Work required: Transcribe the part of the study abstract on macroscopic visible core length starting with "Automated summary" and going on through "is clinically significant.".

Macroscopic visible core length can predict the histological sample quantity in endoscopic ultrasound-guided tissue acquisition: Multicenter prospective study

Objectives Measurement of the macroscopic visible core (MVC) length during macroscopic on-site quality evaluation (MOSE) may allow estimation of sample adequacy for next-generation sequencing (NGS), and prediction of correct diagnosis in endoscopic ultrasound-guided tissue acquisition (EUS-TA) of pancreatic masses. Methods This multicenter prospective study included consecutive patients who underwent EUS-TA for pancreatic masses using a 22-G Franseen needle. MVC length and pathological samples obtained from two needle passes were analyzed on a per-pass basis. Outcome measures included respective correlations of MVC length with histological sample quantity and diagnostic yields. Results The analysis included 204 passes from 102 EUS-TAs. MVC length correlated positively with histological sample quantity (P < 0.01). On the receiver operating characteristic curve for MVC length, the cut-off value and area under the curve for obtaining a candidate sample for NGS were 30 mm and 0.74 (95% confidence interval [CI] 0.65-0.83), respectively. On multivariate analysis, MVC length >= 30 mm was a significant factor affecting suitability for NGS (odds ratio 6.19; 95% CI 2.72-14.10). Histologic diagnostic yield correlated positively with MVC length (P = 0.01); however, there was no positive correlation between MVC length and overall (histology plus cytology) diagnostic yield. Conclusions Measuring MVC length to predict histological sample quantity on MOSE may be of clinical significance during EUS-TA using a 22-G Franseen needle. It may be an effective method, particularly while submitting samples for NGS. Registration: University Hospital Medical Information Network Trials Registry (UMIN000036528).

Automated summary

Measuring MVC length during EUS-TA using a 22-G Franseen needle can predict histological sample quantity, which is clinically significant.

Dataset entries
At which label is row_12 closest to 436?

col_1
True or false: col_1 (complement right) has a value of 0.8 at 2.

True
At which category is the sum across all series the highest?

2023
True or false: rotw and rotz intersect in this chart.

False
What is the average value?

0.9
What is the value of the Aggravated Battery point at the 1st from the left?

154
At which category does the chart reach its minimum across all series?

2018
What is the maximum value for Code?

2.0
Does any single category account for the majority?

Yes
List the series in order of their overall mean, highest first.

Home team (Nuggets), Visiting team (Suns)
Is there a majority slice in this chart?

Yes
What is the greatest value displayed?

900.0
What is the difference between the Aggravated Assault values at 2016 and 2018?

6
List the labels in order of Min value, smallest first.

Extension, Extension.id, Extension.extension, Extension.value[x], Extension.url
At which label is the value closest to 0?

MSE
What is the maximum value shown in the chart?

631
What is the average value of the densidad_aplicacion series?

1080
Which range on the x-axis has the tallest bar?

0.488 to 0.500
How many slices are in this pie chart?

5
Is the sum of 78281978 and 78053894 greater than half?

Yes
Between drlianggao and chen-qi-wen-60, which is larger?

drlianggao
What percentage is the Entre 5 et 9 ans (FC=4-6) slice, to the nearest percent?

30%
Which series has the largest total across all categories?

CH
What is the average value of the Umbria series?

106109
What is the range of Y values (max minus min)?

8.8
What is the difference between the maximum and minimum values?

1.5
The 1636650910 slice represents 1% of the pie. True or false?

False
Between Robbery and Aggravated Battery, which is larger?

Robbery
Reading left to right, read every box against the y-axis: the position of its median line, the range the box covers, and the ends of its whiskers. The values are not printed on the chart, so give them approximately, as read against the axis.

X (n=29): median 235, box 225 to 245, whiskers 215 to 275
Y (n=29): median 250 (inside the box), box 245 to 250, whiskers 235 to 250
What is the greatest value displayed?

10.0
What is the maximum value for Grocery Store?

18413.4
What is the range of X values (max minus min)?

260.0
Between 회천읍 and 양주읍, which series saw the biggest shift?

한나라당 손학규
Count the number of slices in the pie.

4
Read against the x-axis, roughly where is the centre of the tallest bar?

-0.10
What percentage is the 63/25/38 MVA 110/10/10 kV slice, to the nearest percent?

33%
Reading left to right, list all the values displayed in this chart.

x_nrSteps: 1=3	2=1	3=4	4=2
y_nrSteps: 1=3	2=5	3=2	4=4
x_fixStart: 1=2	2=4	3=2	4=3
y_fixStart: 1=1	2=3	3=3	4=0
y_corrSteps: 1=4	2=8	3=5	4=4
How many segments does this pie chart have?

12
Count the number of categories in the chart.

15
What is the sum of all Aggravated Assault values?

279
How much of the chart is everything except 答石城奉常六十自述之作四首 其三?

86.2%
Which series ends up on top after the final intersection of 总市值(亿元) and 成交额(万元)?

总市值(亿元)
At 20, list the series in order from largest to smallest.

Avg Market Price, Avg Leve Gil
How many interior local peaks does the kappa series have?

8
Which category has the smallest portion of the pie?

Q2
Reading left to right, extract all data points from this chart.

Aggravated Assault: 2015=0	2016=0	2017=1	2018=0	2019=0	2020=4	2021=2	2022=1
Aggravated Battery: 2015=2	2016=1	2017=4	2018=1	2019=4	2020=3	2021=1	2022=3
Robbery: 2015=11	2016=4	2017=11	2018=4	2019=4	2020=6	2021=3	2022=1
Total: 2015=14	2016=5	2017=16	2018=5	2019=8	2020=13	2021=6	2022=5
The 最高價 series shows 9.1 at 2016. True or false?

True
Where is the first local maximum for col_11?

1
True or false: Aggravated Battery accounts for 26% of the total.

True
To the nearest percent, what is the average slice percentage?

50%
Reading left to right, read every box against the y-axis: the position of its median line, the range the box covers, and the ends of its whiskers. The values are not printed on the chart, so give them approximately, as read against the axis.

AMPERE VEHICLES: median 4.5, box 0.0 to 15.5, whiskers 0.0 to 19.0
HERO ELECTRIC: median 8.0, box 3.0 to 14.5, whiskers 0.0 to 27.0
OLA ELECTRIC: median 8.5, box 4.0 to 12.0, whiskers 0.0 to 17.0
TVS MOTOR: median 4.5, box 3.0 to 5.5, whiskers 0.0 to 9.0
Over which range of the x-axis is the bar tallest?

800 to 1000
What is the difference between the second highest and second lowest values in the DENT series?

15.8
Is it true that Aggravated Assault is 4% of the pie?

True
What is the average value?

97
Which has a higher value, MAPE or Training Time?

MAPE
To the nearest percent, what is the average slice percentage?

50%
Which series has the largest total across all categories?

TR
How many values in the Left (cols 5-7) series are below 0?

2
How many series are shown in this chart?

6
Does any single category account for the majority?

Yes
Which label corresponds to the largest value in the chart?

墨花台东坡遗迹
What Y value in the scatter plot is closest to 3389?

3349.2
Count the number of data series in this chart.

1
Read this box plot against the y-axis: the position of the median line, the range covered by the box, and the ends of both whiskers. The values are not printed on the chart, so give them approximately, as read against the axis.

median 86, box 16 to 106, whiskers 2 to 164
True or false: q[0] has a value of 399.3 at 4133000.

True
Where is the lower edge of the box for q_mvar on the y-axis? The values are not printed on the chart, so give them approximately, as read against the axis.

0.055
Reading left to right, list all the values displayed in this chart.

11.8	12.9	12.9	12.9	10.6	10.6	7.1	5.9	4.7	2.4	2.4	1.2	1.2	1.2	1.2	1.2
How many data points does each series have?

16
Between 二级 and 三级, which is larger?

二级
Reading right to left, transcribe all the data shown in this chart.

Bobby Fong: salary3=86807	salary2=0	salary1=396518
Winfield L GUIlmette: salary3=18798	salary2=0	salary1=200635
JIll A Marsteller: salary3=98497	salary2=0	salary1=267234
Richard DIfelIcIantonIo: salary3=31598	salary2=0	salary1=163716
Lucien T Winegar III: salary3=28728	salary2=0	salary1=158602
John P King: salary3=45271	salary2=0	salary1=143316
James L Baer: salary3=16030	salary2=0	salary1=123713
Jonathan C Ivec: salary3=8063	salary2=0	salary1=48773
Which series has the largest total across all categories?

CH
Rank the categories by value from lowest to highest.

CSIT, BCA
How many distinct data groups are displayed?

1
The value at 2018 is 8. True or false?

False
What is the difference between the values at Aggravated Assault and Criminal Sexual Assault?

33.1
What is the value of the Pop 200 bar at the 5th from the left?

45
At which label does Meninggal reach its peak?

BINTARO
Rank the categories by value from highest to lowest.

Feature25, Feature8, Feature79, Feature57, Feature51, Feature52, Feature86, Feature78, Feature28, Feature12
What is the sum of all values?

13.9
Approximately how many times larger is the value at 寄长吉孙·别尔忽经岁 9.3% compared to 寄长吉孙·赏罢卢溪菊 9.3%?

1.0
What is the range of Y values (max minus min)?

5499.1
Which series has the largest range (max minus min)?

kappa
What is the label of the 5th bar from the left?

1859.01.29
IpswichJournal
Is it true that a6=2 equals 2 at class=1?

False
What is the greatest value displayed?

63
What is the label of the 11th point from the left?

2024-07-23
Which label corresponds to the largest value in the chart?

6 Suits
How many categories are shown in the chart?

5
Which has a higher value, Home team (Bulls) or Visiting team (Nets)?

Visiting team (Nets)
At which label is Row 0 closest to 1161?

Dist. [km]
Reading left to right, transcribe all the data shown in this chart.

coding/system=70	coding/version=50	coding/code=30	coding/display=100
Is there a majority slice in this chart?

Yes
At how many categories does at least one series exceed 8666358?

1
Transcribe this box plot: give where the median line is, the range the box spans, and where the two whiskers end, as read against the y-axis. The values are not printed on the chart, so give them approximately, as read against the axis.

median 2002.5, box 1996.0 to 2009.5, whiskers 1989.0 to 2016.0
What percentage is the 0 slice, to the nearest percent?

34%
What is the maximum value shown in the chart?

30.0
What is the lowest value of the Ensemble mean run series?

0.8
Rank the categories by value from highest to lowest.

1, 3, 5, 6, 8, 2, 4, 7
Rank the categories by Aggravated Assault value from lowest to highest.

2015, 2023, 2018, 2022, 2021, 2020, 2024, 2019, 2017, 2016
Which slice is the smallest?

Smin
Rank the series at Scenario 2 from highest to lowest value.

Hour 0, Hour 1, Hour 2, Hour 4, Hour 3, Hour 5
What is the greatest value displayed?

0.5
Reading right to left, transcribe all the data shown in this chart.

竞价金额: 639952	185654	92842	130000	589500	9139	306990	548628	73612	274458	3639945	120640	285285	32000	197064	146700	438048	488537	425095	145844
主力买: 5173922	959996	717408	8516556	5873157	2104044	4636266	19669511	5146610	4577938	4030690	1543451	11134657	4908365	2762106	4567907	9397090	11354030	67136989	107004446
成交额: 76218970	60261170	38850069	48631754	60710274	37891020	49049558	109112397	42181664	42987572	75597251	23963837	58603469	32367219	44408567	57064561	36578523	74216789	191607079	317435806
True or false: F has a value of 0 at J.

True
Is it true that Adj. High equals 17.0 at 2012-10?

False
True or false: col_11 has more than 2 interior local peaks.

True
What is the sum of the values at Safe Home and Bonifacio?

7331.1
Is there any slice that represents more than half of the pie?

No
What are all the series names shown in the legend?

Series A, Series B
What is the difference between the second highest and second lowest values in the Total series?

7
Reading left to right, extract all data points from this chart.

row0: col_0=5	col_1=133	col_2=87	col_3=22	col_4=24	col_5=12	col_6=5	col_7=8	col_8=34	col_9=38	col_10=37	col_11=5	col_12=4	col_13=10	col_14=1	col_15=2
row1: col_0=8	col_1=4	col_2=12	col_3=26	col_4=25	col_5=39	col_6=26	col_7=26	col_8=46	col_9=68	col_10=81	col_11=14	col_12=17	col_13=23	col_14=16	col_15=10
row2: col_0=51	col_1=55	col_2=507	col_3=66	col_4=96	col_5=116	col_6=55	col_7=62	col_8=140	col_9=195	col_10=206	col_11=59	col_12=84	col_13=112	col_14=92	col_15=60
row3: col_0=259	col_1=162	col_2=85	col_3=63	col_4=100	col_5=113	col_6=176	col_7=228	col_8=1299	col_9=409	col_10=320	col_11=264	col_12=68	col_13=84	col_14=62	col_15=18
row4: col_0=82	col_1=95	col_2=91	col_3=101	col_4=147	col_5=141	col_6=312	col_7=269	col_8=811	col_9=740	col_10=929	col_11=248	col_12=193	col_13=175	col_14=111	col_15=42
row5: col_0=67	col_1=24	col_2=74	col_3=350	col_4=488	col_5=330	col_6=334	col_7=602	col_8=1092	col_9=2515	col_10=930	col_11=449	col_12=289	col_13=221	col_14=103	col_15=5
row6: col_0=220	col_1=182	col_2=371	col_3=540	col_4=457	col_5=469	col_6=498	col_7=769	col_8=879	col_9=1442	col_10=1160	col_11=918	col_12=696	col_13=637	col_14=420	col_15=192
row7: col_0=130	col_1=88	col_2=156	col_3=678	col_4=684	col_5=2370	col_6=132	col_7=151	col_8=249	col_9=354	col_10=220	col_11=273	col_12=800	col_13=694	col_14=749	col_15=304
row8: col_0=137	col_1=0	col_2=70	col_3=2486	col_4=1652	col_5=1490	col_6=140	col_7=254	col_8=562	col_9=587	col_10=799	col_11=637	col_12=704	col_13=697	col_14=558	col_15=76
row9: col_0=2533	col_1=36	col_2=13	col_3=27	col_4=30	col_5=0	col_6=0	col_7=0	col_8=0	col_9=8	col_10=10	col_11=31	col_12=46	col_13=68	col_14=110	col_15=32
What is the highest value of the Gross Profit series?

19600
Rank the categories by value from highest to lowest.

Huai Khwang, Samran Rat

Result below:
Automated summary

Measuring MVC length during EUS-TA using a 22-G Franseen needle can predict histological sample quantity, which is clinically significant.